Hoy, la casa y los jardines de Giverny, restaurados a partir de las numerosas fotografías conservadas, son un destino turístico mayor. Sorprende la estrechez de la zona del estanque, creado, según se verifica in situ, exclusivamente para la contemplación. Pocos metros a partir de la orilla termina la parcela, rodeada por prados y huertos, lo que subraya la artificiosidad de este escenario “teatral”, que traslada a una aldea a dos horas de París la moda urbana y elegante del “japonismo”. Pero, sobre todo, se comprende la cualidad especular del estanque: una superficie en la que se fusionan agua, vegetación y cielo, a la que progresivamente se acerca el pintor, eliminando otros elementos de paisaje y hasta el horizonte.
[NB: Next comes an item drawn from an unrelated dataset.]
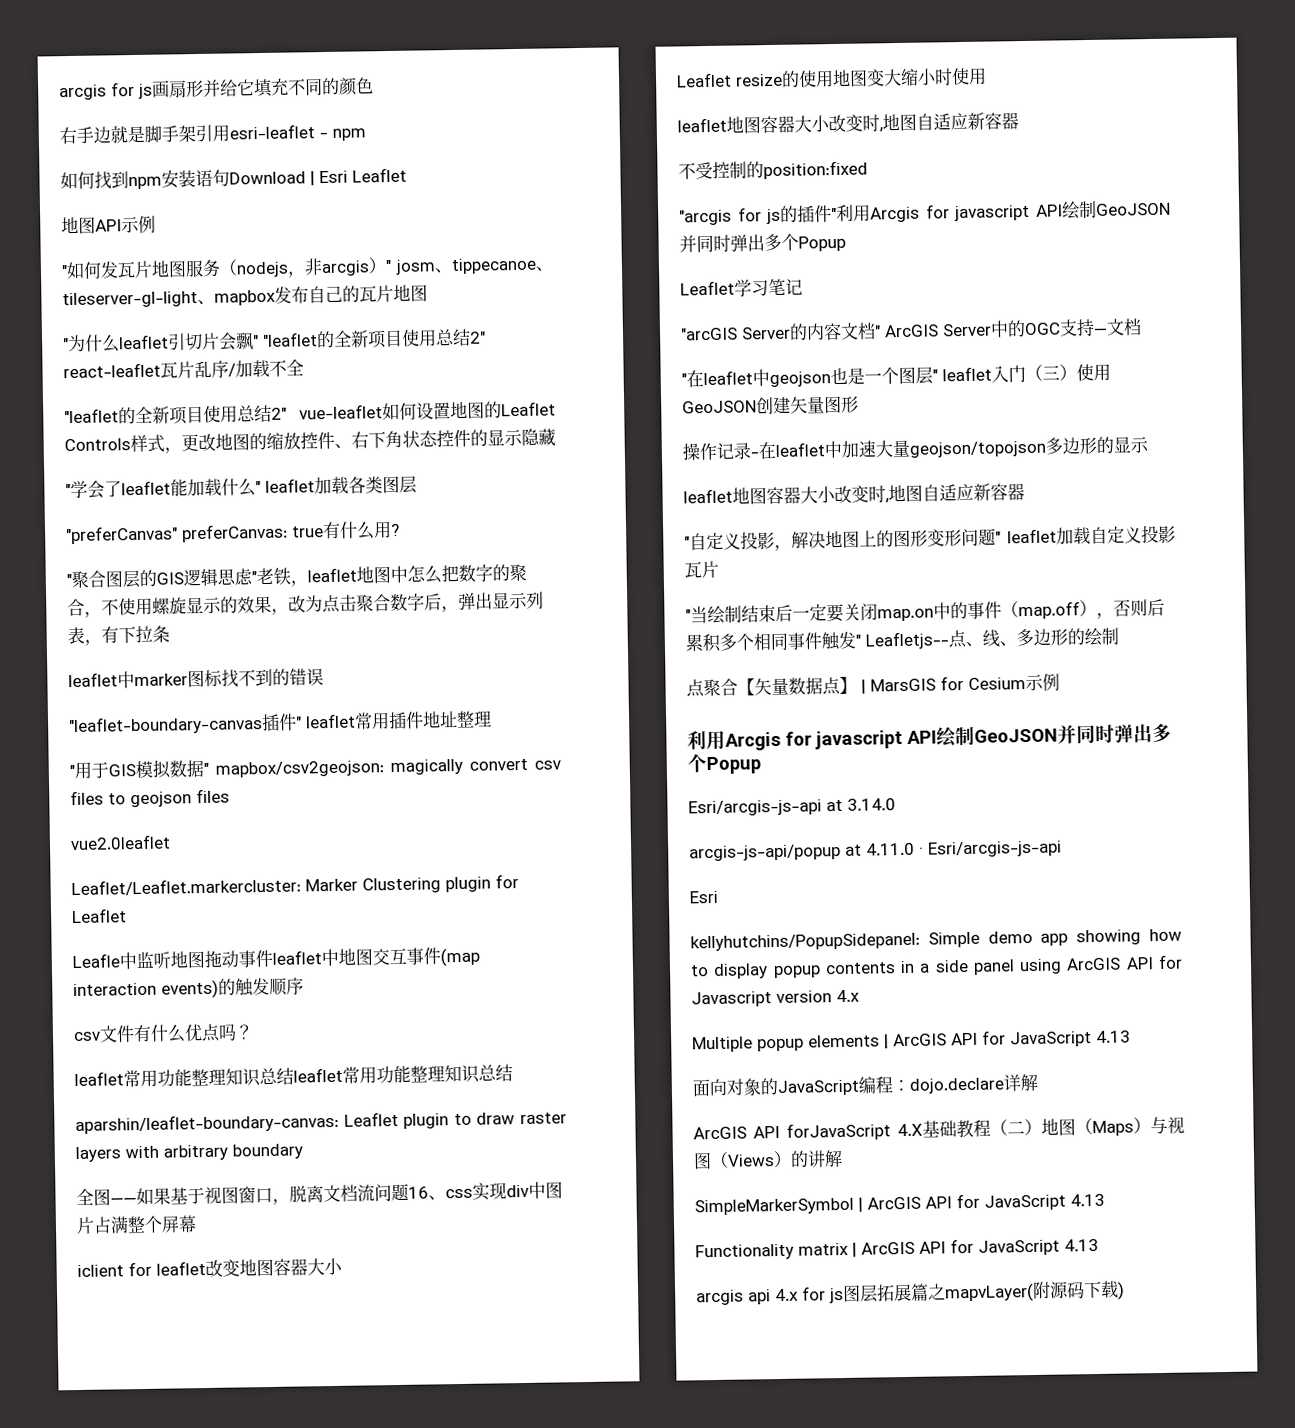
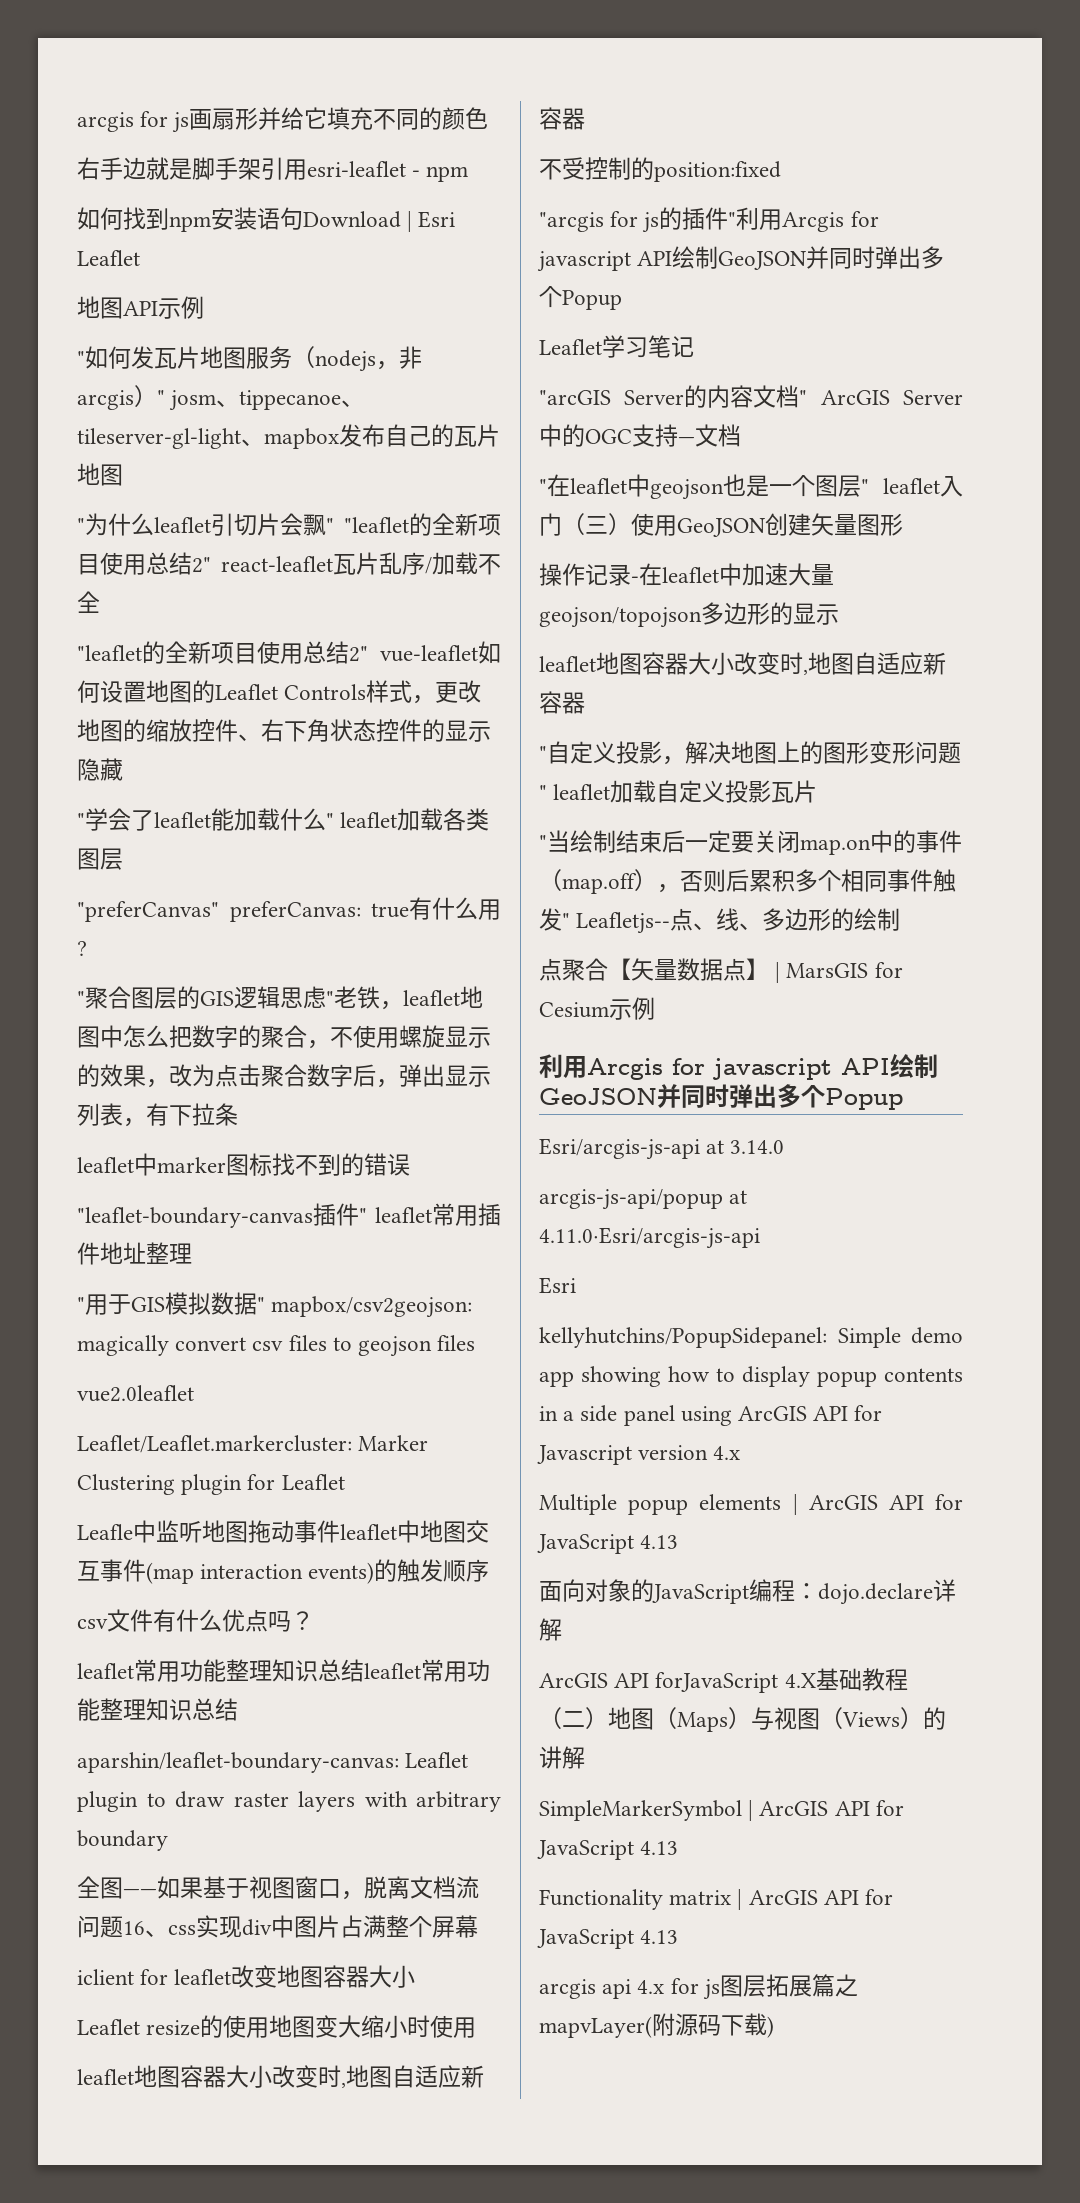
[866,840,1062,858] 4.11.0 · Esri/arcgis-js-api -> [539,1227,760,1249] 4.11.0·Esri/arcgis-js-api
Curiosamente, nada más establecer el escenario definitivo, la pintura al aire libre comienza a ser menos imperativa para Monet (que se cuidó de perpetuar la idea de que siempre pintó del natural). Se sabe que desde 1900 trabaja más y más en el estudio. Se hace mayor y apenas necesita mirar lo que ya está grabado en su cerebro. La observación y la práctica le permiten incluso trabajar cuando las cataratas enturbian su visión. Se discute qué influencia pudieron tener en su producción última las operaciones y las gafas correctoras de la xantopsia y cianopsia (visión amarilla y azul) que sufrió sucesivamente, pero la cuestión es que al final de su vida, Monet es, quizá sin pretenderlo, un pintor tremendamente moderno. Como puede comprobarse en la exposición, en la que abundan las obras de esta época, se atreve con tamaños gigantescos, elimina la profundidad, pinta con pinceladas larguísimas, colores intensos, sin llegar al borde del lienzo, crea vórtices nerviosos que lo mismo representan la avenida de rosas que el puente japonés… Un jardín casi abstracto, expresionista.